**Что нужно сделать:**
- A) Перепечатайте без изменений часть отрывка о мальчике в тюрьме: начните со слов «Мы с жадностью» и остановитесь после слов «ребенок — в тюрьме!».
- B) Продолжите рассказ о мальчике в тюремном дворе, начав сразу после его последнего предложения.

------ Предложенный отрывок ------

У нас обеих остались дома мальчики, и сердце захолонуло от радости слышать детский голос и от ужаса, что ребенок может быть в тюрьме. Соседка взобралась на спинку койки, чтобы заглянуть во двор.
— Мальчишка, мужичонка, гуляет вместе с мамкой, бодает ее в бок, бежит…
— Пустите, — гнала ее я, — дайте взглянуть!
— Мальчонка, правда, лет шести, какой смешной. Шапка огромная, отцовская; сапоги драные, залатанные.
Мы с жадностью следили за ним, пока не увели общую камеру, гулявшую полчаса.
— Что ж это значит? — гадали мы, ошеломленные.
— Должно быть, арестовали мамку, а батька раньше выслан, пришлось и маленького мужичонка в тюрьму тащить.
— Но это же невероятно, дико: ребенок — в тюрьме!
Я замолчала.

------ Извлеченные записи ------

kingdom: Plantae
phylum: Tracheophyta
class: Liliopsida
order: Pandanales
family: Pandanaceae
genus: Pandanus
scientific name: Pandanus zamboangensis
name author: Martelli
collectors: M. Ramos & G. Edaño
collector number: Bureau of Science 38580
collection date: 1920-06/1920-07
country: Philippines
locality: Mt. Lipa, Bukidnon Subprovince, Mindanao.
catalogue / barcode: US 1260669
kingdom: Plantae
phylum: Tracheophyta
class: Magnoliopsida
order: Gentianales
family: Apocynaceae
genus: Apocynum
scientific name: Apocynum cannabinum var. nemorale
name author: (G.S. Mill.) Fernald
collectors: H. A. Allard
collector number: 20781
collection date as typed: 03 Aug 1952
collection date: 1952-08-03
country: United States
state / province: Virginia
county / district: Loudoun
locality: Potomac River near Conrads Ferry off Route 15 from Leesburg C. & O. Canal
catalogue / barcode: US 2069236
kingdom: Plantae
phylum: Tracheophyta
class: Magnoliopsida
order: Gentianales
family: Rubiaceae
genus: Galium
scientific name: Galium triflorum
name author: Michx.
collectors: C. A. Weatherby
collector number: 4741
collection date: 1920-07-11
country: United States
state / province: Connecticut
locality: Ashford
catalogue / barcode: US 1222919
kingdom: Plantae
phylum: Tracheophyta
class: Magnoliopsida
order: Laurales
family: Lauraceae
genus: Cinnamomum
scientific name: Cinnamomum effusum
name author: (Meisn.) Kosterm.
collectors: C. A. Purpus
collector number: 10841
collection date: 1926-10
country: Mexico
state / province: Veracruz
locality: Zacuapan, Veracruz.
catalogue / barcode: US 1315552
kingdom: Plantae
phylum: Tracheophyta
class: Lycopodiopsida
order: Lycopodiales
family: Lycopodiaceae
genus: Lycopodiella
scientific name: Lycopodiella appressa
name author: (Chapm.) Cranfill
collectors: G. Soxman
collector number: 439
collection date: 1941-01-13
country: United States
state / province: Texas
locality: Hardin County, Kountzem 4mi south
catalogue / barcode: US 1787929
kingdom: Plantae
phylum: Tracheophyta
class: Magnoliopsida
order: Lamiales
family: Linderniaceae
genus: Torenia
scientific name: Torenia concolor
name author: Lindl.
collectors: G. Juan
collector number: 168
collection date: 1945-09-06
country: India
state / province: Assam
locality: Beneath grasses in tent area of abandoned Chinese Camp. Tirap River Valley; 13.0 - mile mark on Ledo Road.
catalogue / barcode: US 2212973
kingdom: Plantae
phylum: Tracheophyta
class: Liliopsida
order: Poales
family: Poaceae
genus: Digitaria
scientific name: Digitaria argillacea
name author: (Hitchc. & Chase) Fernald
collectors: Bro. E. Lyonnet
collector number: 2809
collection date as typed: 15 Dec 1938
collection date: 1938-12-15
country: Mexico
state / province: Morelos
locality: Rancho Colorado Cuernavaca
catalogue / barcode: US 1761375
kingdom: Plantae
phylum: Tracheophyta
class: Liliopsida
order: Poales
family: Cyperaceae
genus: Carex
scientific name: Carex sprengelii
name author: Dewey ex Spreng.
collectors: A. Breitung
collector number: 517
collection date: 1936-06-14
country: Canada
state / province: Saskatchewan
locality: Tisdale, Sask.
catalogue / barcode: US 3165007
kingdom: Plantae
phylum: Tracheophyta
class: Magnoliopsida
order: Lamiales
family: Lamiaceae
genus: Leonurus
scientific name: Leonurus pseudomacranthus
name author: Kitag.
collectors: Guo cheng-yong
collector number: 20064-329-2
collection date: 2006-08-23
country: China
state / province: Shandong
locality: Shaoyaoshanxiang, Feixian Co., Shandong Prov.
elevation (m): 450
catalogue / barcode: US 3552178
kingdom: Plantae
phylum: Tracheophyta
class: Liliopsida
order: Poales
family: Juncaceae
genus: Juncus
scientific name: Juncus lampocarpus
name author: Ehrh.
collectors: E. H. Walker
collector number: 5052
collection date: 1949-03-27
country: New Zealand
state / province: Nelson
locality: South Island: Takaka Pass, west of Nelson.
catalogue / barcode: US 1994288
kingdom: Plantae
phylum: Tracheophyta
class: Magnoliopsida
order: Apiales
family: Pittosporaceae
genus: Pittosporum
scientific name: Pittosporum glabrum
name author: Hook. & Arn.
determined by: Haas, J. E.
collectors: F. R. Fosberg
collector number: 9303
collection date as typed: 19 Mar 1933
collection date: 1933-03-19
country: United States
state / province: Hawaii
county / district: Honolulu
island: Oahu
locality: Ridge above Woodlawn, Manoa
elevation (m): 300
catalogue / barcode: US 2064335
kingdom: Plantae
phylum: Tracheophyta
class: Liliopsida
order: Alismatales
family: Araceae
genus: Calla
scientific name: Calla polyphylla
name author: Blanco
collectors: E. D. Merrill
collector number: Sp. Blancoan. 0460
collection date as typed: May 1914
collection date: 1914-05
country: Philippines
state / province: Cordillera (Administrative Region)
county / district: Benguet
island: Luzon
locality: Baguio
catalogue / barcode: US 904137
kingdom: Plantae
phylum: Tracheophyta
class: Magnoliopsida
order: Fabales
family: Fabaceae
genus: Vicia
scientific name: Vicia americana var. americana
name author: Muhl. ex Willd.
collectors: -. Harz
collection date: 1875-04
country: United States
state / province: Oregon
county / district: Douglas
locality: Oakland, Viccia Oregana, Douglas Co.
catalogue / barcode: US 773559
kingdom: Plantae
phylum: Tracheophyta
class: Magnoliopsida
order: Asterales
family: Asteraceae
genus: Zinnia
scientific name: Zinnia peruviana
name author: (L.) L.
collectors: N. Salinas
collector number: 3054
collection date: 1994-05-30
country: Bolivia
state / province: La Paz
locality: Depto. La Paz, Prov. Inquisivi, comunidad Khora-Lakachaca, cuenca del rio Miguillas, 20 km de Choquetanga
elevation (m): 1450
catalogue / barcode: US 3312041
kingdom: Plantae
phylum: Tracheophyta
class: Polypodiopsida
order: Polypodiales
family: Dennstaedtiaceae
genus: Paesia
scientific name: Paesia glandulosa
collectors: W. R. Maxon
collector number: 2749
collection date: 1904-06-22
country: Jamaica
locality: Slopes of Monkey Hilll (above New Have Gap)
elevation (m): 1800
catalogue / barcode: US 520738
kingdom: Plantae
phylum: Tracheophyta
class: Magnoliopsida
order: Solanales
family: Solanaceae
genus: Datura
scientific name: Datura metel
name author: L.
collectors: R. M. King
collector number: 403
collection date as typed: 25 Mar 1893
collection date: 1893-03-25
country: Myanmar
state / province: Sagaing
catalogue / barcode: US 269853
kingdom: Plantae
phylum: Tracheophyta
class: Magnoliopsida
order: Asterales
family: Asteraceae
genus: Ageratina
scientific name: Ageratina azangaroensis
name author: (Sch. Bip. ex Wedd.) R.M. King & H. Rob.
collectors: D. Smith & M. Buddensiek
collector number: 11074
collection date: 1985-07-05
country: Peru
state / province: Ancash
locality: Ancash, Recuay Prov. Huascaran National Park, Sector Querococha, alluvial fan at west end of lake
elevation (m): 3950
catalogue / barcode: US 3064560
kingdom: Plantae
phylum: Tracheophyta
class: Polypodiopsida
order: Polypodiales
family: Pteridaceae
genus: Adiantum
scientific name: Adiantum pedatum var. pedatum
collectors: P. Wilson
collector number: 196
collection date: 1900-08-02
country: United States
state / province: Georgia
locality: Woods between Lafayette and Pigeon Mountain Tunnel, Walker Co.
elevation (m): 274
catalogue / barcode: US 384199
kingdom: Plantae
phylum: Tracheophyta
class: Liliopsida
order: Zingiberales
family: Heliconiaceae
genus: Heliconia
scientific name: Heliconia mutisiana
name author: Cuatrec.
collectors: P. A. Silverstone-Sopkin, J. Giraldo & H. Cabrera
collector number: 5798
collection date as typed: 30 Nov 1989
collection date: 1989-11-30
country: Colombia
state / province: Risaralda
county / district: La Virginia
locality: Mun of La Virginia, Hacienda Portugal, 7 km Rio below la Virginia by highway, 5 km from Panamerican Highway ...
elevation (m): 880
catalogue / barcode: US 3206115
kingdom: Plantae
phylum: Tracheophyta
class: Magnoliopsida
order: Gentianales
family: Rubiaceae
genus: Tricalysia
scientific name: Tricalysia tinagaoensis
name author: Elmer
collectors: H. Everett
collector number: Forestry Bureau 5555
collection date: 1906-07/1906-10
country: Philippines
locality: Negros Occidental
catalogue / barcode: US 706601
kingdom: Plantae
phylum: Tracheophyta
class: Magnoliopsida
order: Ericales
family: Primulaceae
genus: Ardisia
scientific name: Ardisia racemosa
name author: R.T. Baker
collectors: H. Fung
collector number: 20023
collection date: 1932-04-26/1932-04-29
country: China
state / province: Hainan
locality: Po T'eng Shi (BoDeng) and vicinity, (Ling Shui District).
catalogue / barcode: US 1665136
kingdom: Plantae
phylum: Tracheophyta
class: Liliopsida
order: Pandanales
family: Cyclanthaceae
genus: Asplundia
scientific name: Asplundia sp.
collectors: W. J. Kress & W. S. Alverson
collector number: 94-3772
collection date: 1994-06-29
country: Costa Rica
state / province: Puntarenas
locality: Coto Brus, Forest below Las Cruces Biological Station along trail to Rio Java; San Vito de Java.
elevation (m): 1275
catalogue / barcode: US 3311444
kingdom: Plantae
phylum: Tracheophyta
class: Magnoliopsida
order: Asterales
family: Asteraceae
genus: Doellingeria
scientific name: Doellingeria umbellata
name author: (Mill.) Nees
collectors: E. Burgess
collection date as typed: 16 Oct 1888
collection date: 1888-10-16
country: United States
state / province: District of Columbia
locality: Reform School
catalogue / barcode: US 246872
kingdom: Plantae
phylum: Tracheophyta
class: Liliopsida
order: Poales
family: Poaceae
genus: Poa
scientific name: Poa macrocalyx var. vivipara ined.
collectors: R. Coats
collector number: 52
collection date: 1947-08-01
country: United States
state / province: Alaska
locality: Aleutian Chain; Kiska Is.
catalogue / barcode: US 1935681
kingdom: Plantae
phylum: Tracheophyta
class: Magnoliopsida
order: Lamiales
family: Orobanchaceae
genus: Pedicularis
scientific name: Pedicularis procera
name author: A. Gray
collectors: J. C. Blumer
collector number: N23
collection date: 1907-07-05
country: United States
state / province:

------

**Ответы по номерам:**
- A)
Мы с жадностью следили за ним, пока не увели общую камеру, гулявшую полчаса.
— Что ж это значит? — гадали мы, ошеломленные.
— Должно быть, арестовали мамку, а батька раньше выслан, пришлось и маленького мужичонка в тюрьму тащить.
— Но это же невероятно, дико: ребенок — в тюрьме!

- B)
Слов нет сказать, как вся душа рвалась к мальчонке, как сладко было слышать его голосок и беготню по двору. Он жил в тюрьме недели три, потом пришел другой, такого же возраста. Второй был тихий, чистенький мальчик, в аккуратном матросском костюме. Первые дни он жался к матери, боязливо косился на «прогульщика», но вскоре появилась девочка ему в компанию: она была старше, лет восьми, и посмелей; оба стали носиться в догонялки по двору, а потом им приходилось весь день сидеть в тесноте и духоте, в ожидании этапа и ссылки.
И это было особое благодеяние: «преступным» матерям — кулачкам и гнилым интеллигенткам — разрешили взять детей в тюрьму, чтобы не отдавать в приют для беспризорных, в который следователь грозил упрятать моего сынишку. Не знаю, чье ходатайство умилостивило ГПУ, быть может, сама тов. Крупская убедила не разлучать детей и матерей, но только весной 1931 г. я видела этих детей в тюрьме и искренне не знала, завидовать мне этим матерям иди нет.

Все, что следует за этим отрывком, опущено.